Once you have Spacy installed and have dowloaded the en_core_web_trf model, you can use LxGrTgr. To install LxGrTgr, use pip:
pip install lxgrtgr
Demo site
In addition to using the code below, a demo web app (which uses a faster but slightly less accurate NLP backend) is also available.
Import LxGrTgr
First, import LxGrTgr:
import lxgrtgr as lxgr
Tag Strings and Print Output
Then, strings can be tagged and printed:
sample1 = lxgr.tag("This is a very important opportunity that only comes once in a lifetime.")
lxgr.printer(sample1)
#sentid = 0
0 This this None
1 is be None
2 a a None
3 very very rb+jjrbmod
4 important important attr+npremod
5 opportunity opportunity None
6 that that None
7 only only rb+advl
8 comes come finitecls+rel
9 once once rb+advl
10 in in None
11 a a None
12 lifetime lifetime None
13 . . None
These commands can also be combined for efficiency's sake:
lxgr.printer(lxgr.tag("This is a very important opportunity that only comes once in a lifetime."))
Write Output to File
Output can also be written to a file:
lxgr.writer("sample_results/sample1.tsv",sample1)
sample2 = lxgr.tag("I like pizza. I also enjoy eating it because it gives me a reason to drink beer.")
lxgr.writer("sample_results/sample2.tsv",sample2)
Batch Processing Corpora
Corpora come in all shapes and sizes. By default LxGrTgr presumes that each corpus file is represented as a UTF-8 text file and that all corpus files are in the same folder/directory.
Step 1: Tag Corpus Files
To tag a corpus with LxGrTgr, simply use the tagFolder()
function.
tagFolder(targetDir,outputDir,suff = ".txt")
targetDir
is the folder/directory where your corpus files are. outputDir
is the folder where the tagged versions of your corpus files will be written.
An additional optional argument (suff
) can also be used. By default, suff = ".txt"
. If your corpus filenames end in something other than ".txt", be sure to include the suff
argument with the correct filename ending.
lxgr.tagFolder("folderWithCorpusFiles/","folderWhereTaggedVersionsWillBeWritten/")
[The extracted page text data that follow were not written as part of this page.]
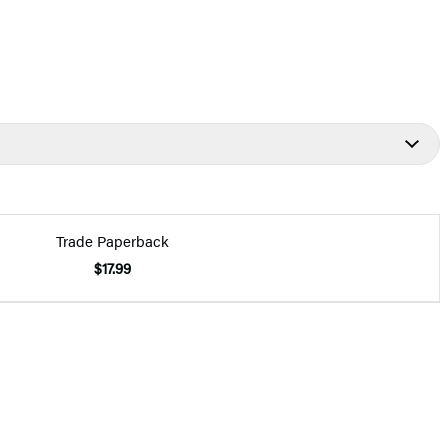
Trade Paperback
$17.99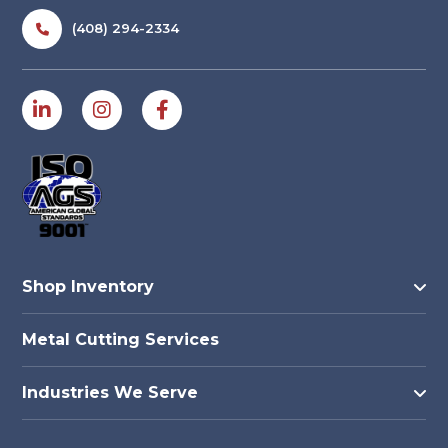
(408) 294-2334
Shop Inventory
Metal Cutting Services
Industries We Serve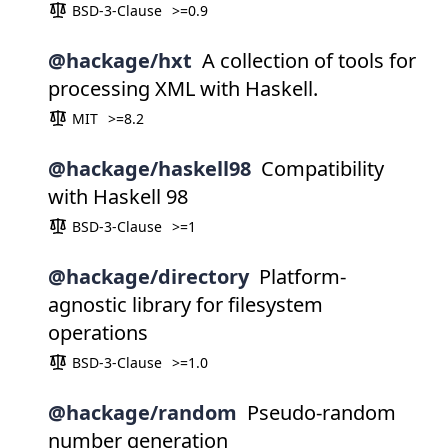
BSD-3-Clause
>=0.9
@hackage/hxt
A collection of tools for
processing XML with Haskell.
MIT
>=8.2
@hackage/haskell98
Compatibility
with Haskell 98
BSD-3-Clause
>=1
@hackage/directory
Platform-
agnostic library for filesystem
operations
BSD-3-Clause
>=1.0
@hackage/random
Pseudo-random
number generation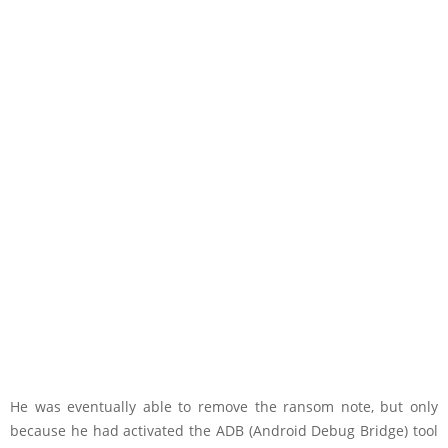
He was eventually able to remove the ransom note, but only
because he had activated the ADB (Android Debug Bridge) tool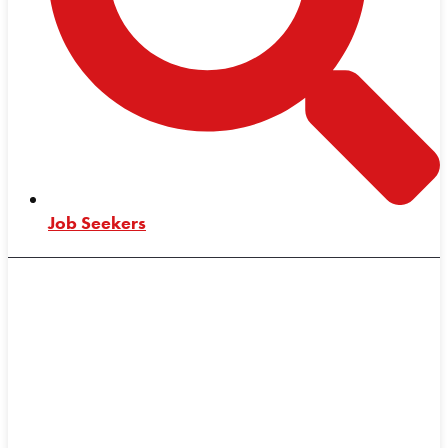
Job Seekers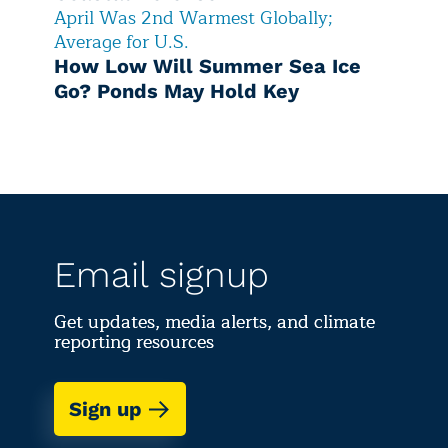
April Was 2nd Warmest Globally;
Average for U.S.
How Low Will Summer Sea Ice
Go? Ponds May Hold Key
Email signup
Get updates, media alerts, and climate
reporting resources
Sign up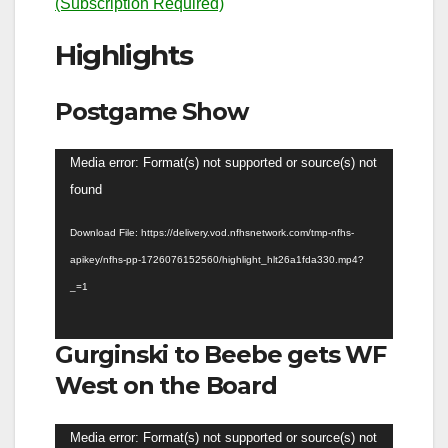
(Subscription Required)
Highlights
Postgame Show
Video
Media error: Format(s) not supported or source(s) not
Player
found
Download File: https://delivery.vod.nfhsnetwork.com/tmp-nfhs-
apikey/nfhs-pp-1726076152560/highlight_hlt26a1fda330.mp4?
_=1
Gurginski to Beebe gets WF
West on the Board
Video
Media error: Format(s) not supported or source(s) not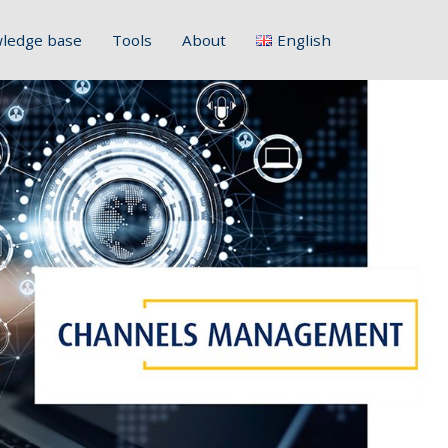
ledge base
Tools
About
English
Français
Deutsch
Italiano
Slovenščina
Hrvatski
Polski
Step 2: Check and Edit Tagged Corpus Files
Next, tagging should be checked and edited as appropriate.
Step 3: Counting Tags
After checking and editing the tags in your corpus, it is time to get tag counts for each document in your corpus using the countTagsFolder()
function.
countTagsFolder(targetDir,tagList = None,suff = ".txt")
By default, complexity tags are counted. The countTagsFolder()
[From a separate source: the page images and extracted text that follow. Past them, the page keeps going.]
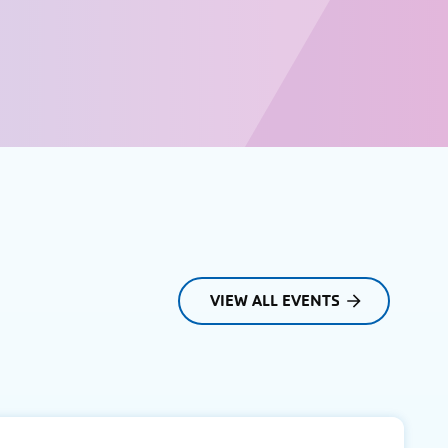
VIEW ALL EVENTS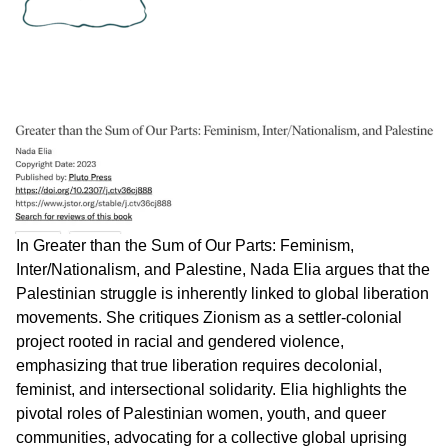
In Greater than the Sum of Our Parts: Feminism,
Inter/Nationalism, and Palestine, Nada Elia argues that the
Palestinian struggle is inherently linked to global liberation
movements. She critiques Zionism as a settler-colonial
project rooted in racial and gendered violence,
emphasizing that true liberation requires decolonial,
feminist, and intersectional solidarity. Elia highlights the
pivotal roles of Palestinian women, youth, and queer
communities, advocating for a collective global uprising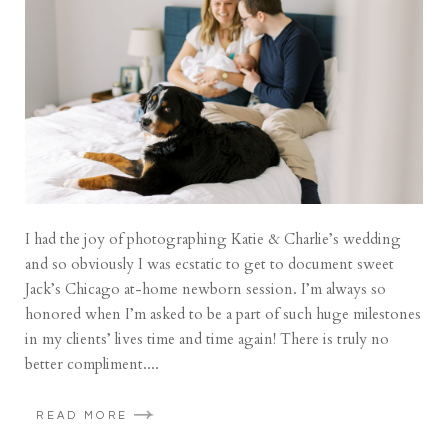
I had the joy of photographing Katie & Charlie’s wedding
and so obviously I was ecstatic to get to document sweet
Jack’s Chicago at-home newborn session. I’m always so
honored when I’m asked to be a part of such huge milestones
in my clients’ lives time and time again! There is truly no
better compliment....
READ MORE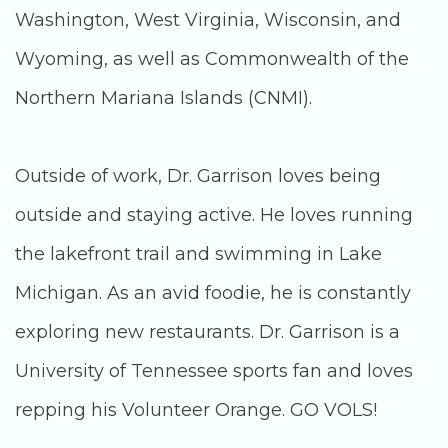
Washington, West Virginia, Wisconsin, and
Wyoming, as well as Commonwealth of the
Northern Mariana Islands (CNMI).
Outside of work, Dr. Garrison loves being
outside and staying active. He loves running
the lakefront trail and swimming in Lake
Michigan. As an avid foodie, he is constantly
exploring new restaurants. Dr. Garrison is a
University of Tennessee sports fan and loves
repping his Volunteer Orange. GO VOLS!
function returns a dictionary with filenames as keys and feature counts as values.
sampleCountDictionary = lxgr.countTagsFolder("folderWhereTaggedVersionsWereWritten/")
Step 4: Writing Tag Counts to a File
The writeCounts()
function can be used to write the results to a file. By default, counts are normed as the incidence per 10,000 words, though this can be changed using the norming
argument. Raw counts can be obtained by including normed = False
.
writeCounts(outputD,outName, tagList = None, sep = "\t", normed = True,norming = 10000)
If the default options are desired, the writeCounts()
function only needs two arguments - a dictionary of filenames and index counts and a filename for the spreadsheet file:
lxgr.writeCounts(sampleCountDictionary,"sampleOutputFile.txt")
Future Directions
Add more functions for random sampling and tag-fixing.
Tag Descriptions
We are currently developing tag descriptions and detailed annotation guidelines for complexity features. Click here to access the document (updated/revised weekly)
License
This work is licensed under a Creative Commons Attribution-NonCommercial-ShareAlike 4.0 International License.